Activity: Please output the listing exactly as it stands, but omit any images.

Exercise inputs:
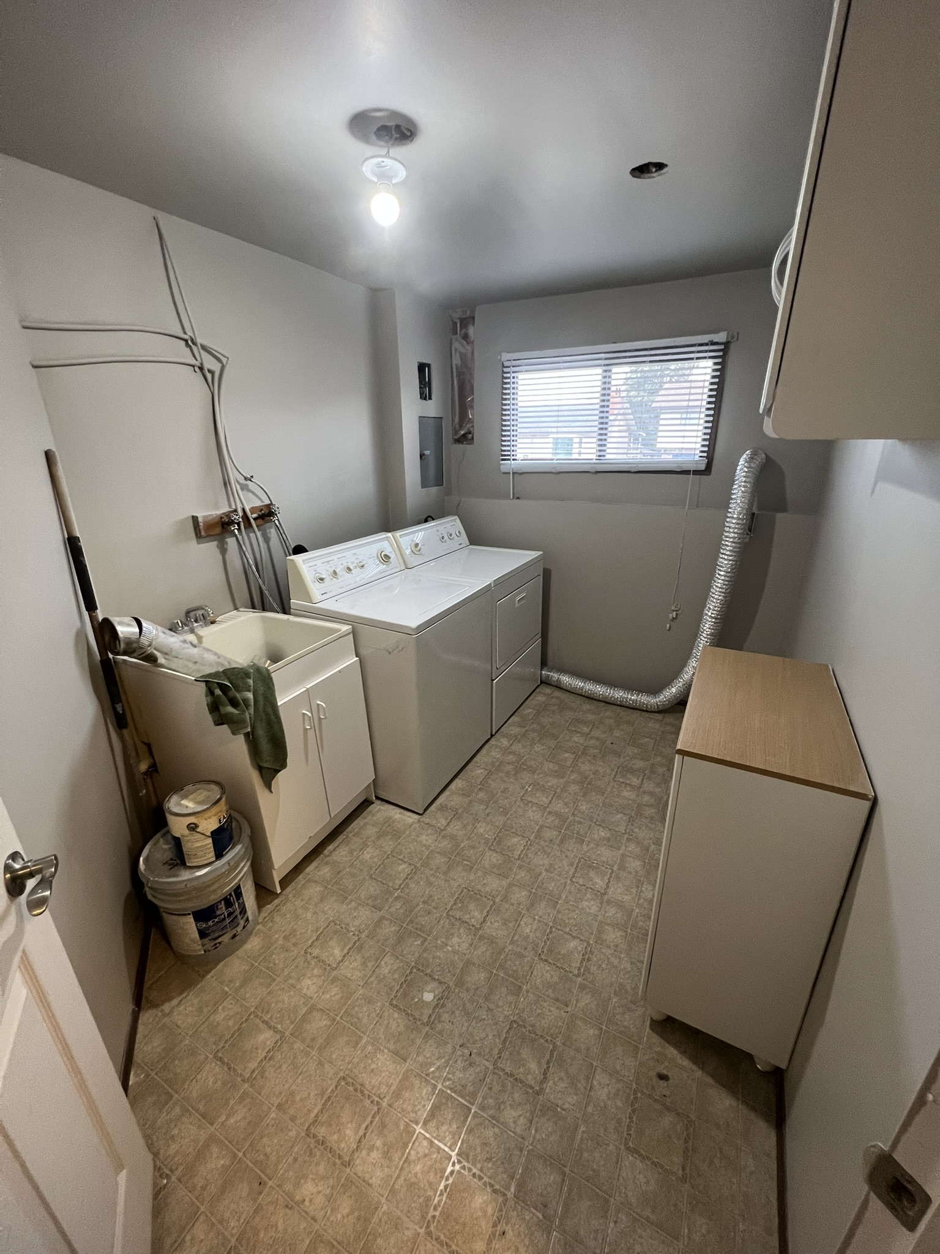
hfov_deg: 89.9
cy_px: 627
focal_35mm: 13
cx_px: 470
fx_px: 471
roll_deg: +0.3
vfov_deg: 106.2
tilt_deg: -20.6
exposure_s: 1/60
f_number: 1.8
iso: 250
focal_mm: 1.57
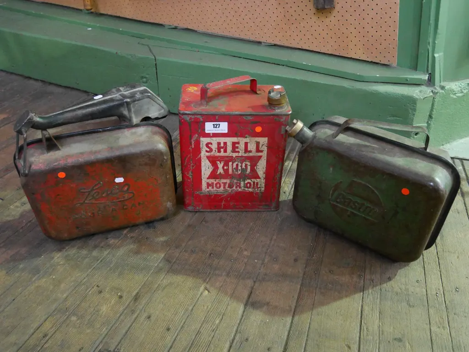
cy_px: 176
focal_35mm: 30
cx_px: 234
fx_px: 407
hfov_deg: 59.9
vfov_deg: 46.8
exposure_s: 1/6
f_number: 4
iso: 3200
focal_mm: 15
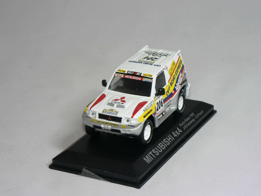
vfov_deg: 16.2
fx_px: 686
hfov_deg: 21.5
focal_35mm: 91
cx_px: 130
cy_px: 98
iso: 80
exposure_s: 1/60
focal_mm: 15.2
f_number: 3.2
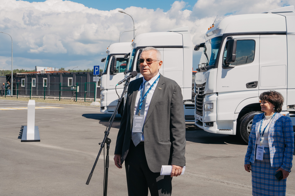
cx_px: 148
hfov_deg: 39.6
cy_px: 98
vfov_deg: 27.0
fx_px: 410
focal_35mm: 50
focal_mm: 50
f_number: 14
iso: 160
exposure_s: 1/125
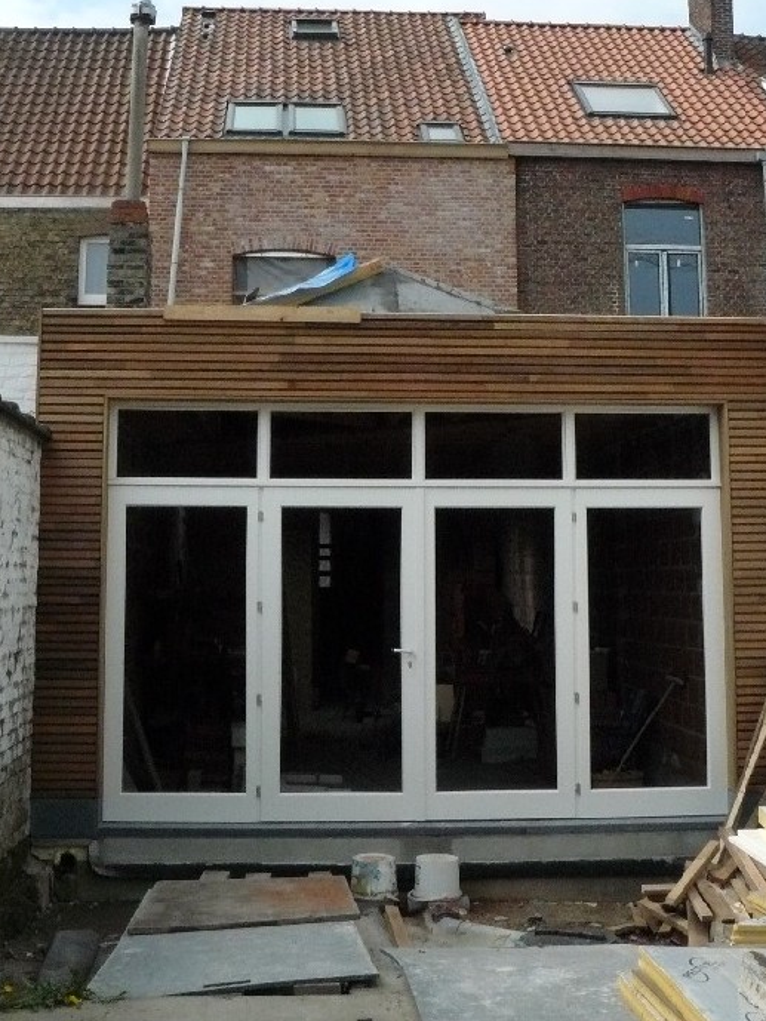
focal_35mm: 47
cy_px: 362
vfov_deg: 40.1
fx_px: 1386
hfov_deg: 30.9
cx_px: 370
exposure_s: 1/640
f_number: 8
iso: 400
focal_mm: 6
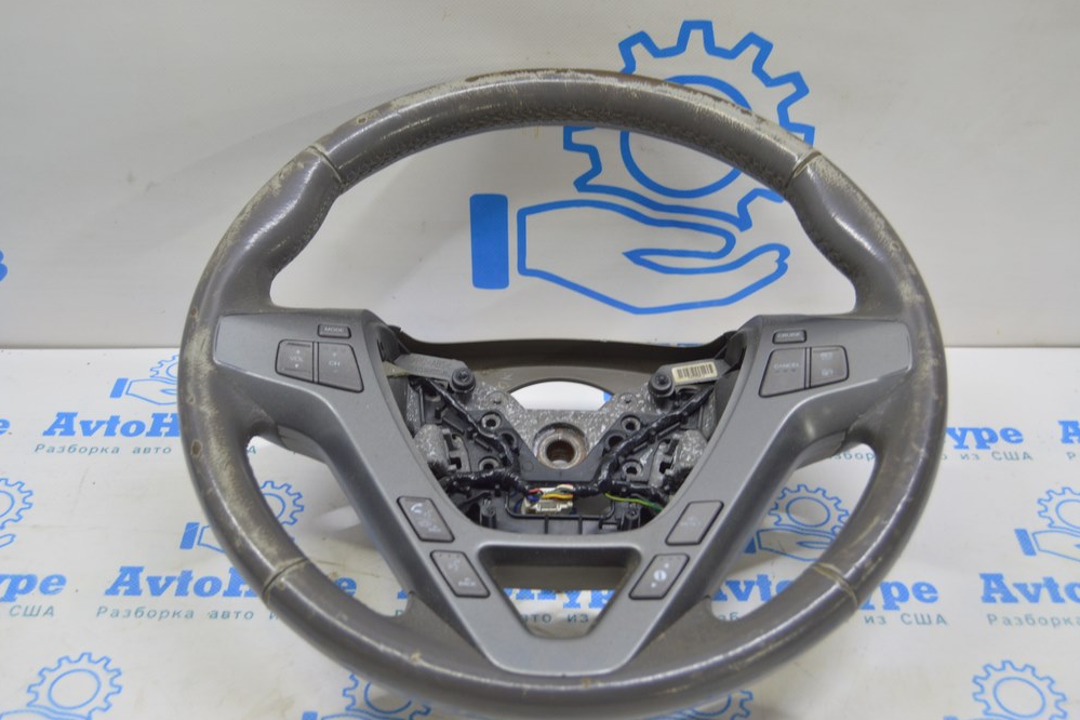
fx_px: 1290
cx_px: 529
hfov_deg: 45.4
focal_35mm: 43
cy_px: 365
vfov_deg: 31.2
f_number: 5.6
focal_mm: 28
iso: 400
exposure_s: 1/20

Answer section:
hfov_deg: 89.9
cy_px: 627
focal_35mm: 13
cx_px: 470
fx_px: 471
roll_deg: +0.3
vfov_deg: 106.2
tilt_deg: -20.6
exposure_s: 1/60
f_number: 1.8
iso: 250
focal_mm: 1.57
cy_px: 176
focal_35mm: 30
cx_px: 234
fx_px: 407
hfov_deg: 59.9
vfov_deg: 46.8
exposure_s: 1/6
f_number: 4
iso: 3200
focal_mm: 15
vfov_deg: 16.2
fx_px: 686
hfov_deg: 21.5
focal_35mm: 91
cx_px: 130
cy_px: 98
iso: 80
exposure_s: 1/60
focal_mm: 15.2
f_number: 3.2
cx_px: 148
hfov_deg: 39.6
cy_px: 98
vfov_deg: 27.0
fx_px: 410
focal_35mm: 50
focal_mm: 50
f_number: 14
iso: 160
exposure_s: 1/125
focal_35mm: 47
cy_px: 362
vfov_deg: 40.1
fx_px: 1386
hfov_deg: 30.9
cx_px: 370
exposure_s: 1/640
f_number: 8
iso: 400
focal_mm: 6
fx_px: 1290
cx_px: 529
hfov_deg: 45.4
focal_35mm: 43
cy_px: 365
vfov_deg: 31.2
f_number: 5.6
focal_mm: 28
iso: 400
exposure_s: 1/20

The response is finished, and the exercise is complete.